Queda nas receitas da Paluani, empresa da família Campedelli, contribuiu para o fim da trajetória milagrosa do Chievo (L’Arena)
Sem grandes percalços, o casamento entre a família Campedelli e o Chievo durou da década de 1960 até 2021, quando a crise se intensificou. Juntos, escreveram um belíssimo conto, sem dúvida um dos mais bonitos e românticos da história do futebol italiano – afinal, o clube nasceu na várzea e se tornou capaz de incomodar os gigantes da Bota, sendo o único a escalar a pirâmide do sistema da modalidade nacional.
Muito provavelmente um não teria alcançado o atual estágio de reconhecimento sem o outro. Porém, assim como o patrocínio da Paluani elevou o patamar dos burros alados, a sua diminuição em certos momentos também foi a causa da ruína da agremiação, o que expôs a complexidade envolvida nas relações íntimas entre clubes de futebol e grupos empresariais, além da crise do modelo de mecenato no esporte.
De qualquer forma, há um filho gerado desse matrimônio: Sergio Pellissier, que decidiu levar à frente o legado dos pais. Luca Campedelli, mesmo diante de um cenário hostil, não quer dar o braço a torcer e dar a relação como encerrada, já que ainda considera fazer investimentos no Céo. Para não precisar depender das demandas de seu antigo empregador, o ídolo não titubeou e deu entrada na criação de uma nova agremiação, visando colher a herança esportiva do Chievo.
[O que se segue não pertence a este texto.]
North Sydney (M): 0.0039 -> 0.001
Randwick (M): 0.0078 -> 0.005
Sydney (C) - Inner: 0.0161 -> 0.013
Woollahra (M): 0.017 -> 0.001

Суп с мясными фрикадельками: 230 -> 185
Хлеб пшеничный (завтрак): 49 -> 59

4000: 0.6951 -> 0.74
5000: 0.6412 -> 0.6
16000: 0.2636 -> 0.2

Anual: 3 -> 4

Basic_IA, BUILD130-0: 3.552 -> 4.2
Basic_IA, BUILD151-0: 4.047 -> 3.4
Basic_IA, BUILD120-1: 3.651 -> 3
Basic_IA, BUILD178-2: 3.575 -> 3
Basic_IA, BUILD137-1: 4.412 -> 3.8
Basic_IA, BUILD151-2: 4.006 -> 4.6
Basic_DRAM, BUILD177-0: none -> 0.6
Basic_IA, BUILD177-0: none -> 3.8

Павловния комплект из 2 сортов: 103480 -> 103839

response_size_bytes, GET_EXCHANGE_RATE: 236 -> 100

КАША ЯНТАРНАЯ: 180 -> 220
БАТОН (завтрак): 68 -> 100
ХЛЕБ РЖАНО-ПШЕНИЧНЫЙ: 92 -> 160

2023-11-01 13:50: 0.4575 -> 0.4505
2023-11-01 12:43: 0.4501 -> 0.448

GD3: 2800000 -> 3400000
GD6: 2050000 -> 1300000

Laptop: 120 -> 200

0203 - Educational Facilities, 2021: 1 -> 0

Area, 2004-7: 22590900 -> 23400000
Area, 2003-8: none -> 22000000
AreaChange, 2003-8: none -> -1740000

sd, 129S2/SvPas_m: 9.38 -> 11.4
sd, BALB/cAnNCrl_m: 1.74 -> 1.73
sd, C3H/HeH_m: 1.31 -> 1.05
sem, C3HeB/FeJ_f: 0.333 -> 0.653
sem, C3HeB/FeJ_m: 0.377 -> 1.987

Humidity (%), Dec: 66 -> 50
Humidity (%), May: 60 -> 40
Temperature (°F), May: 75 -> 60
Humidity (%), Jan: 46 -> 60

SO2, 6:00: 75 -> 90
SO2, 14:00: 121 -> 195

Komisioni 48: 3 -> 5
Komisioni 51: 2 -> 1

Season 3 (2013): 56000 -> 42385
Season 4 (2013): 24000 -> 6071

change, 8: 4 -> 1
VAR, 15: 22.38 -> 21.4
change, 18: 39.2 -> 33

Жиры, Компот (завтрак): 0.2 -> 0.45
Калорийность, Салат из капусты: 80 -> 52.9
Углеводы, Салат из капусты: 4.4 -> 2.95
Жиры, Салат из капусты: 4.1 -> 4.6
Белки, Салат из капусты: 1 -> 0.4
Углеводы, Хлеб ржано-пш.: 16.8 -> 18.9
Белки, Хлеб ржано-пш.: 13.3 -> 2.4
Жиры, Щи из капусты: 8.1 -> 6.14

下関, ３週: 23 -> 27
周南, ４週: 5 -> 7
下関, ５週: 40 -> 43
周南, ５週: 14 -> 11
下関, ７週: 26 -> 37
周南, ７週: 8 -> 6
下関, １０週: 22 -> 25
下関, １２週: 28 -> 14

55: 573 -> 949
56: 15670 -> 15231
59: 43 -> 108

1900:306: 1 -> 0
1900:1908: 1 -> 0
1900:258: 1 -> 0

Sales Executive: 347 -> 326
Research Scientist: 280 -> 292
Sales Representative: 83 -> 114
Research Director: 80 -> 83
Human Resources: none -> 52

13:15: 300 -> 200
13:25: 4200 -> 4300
Passado o dia 22 de agosto, que definiu como “o mais triste de sua vida”, Pellissier encontrou forças para tentar reerguer a agremiação que lhe possibilitou construir uma bela história no futebol. De forma aguerrida, afirmou que pretende superar todas as dificuldades para manter o time: a postura é a de quem conhece bem a tradição clivense, marcada mesmo por muitos obstáculos que já foram vencidos outrora. Resta esperar para ver se esse legado será retomado de maneira vitoriosa ou se terá a melancólica marca de um passado que jamais irá se repetir. E, claro, se os Campedelli estarão novamente envolvidos no projeto.